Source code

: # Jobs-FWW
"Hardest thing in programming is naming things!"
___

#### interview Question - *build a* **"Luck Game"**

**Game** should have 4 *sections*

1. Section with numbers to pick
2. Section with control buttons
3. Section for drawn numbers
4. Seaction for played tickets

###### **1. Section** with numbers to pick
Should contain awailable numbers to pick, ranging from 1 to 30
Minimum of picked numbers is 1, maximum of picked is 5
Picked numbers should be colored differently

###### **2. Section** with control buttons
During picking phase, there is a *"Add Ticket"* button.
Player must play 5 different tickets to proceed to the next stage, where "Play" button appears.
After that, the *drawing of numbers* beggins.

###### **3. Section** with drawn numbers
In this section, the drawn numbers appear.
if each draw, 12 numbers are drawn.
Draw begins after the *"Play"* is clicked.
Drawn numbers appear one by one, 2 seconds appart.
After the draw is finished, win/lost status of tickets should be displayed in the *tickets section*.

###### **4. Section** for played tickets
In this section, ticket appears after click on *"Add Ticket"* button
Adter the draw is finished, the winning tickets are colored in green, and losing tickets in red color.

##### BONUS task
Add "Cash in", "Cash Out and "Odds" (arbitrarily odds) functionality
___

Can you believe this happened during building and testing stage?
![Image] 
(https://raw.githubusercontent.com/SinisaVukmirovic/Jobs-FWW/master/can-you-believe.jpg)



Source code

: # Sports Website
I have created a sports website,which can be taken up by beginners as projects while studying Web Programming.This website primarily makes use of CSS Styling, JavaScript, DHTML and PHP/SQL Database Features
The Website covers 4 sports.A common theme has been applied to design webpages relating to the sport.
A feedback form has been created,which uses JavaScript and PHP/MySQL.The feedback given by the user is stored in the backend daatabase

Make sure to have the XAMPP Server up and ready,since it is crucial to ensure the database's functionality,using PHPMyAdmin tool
========
:: TASK PROMPT ::
Rewrite all the records above, replacing "Add Ticket" with "Submit Ticket" and leaving everything else unchanged.

:: RESPONSE TO THIS TASK ::
Source code

: # Jobs-FWW
"Hardest thing in programming is naming things!"
___

#### interview Question - *build a* **"Luck Game"**

**Game** should have 4 *sections*

1. Section with numbers to pick
2. Section with control buttons
3. Section for drawn numbers
4. Seaction for played tickets

###### **1. Section** with numbers to pick
Should contain awailable numbers to pick, ranging from 1 to 30
Minimum of picked numbers is 1, maximum of picked is 5
Picked numbers should be colored differently

###### **2. Section** with control buttons
During picking phase, there is a *"Submit Ticket"* button.
Player must play 5 different tickets to proceed to the next stage, where "Play" button appears.
After that, the *drawing of numbers* beggins.

###### **3. Section** with drawn numbers
In this section, the drawn numbers appear.
if each draw, 12 numbers are drawn.
Draw begins after the *"Play"* is clicked.
Drawn numbers appear one by one, 2 seconds appart.
After the draw is finished, win/lost status of tickets should be displayed in the *tickets section*.

###### **4. Section** for played tickets
In this section, ticket appears after click on *"Submit Ticket"* button
Adter the draw is finished, the winning tickets are colored in green, and losing tickets in red color.

##### BONUS task
Add "Cash in", "Cash Out and "Odds" (arbitrarily odds) functionality
___

Can you believe this happened during building and testing stage?
![Image] 
(https://raw.githubusercontent.com/SinisaVukmirovic/Jobs-FWW/master/can-you-believe.jpg)



Source code

: # Sports Website
I have created a sports website,which can be taken up by beginners as projects while studying Web Programming.This website primarily makes use of CSS Styling, JavaScript, DHTML and PHP/SQL Database Features
The Website covers 4 sports.A common theme has been applied to design webpages relating to the sport.
A feedback form has been created,which uses JavaScript and PHP/MySQL.The feedback given by the user is stored in the backend daatabase

Make sure to have the XAMPP Server up and ready,since it is crucial to ensure the database's functionality,using PHPMyAdmin tool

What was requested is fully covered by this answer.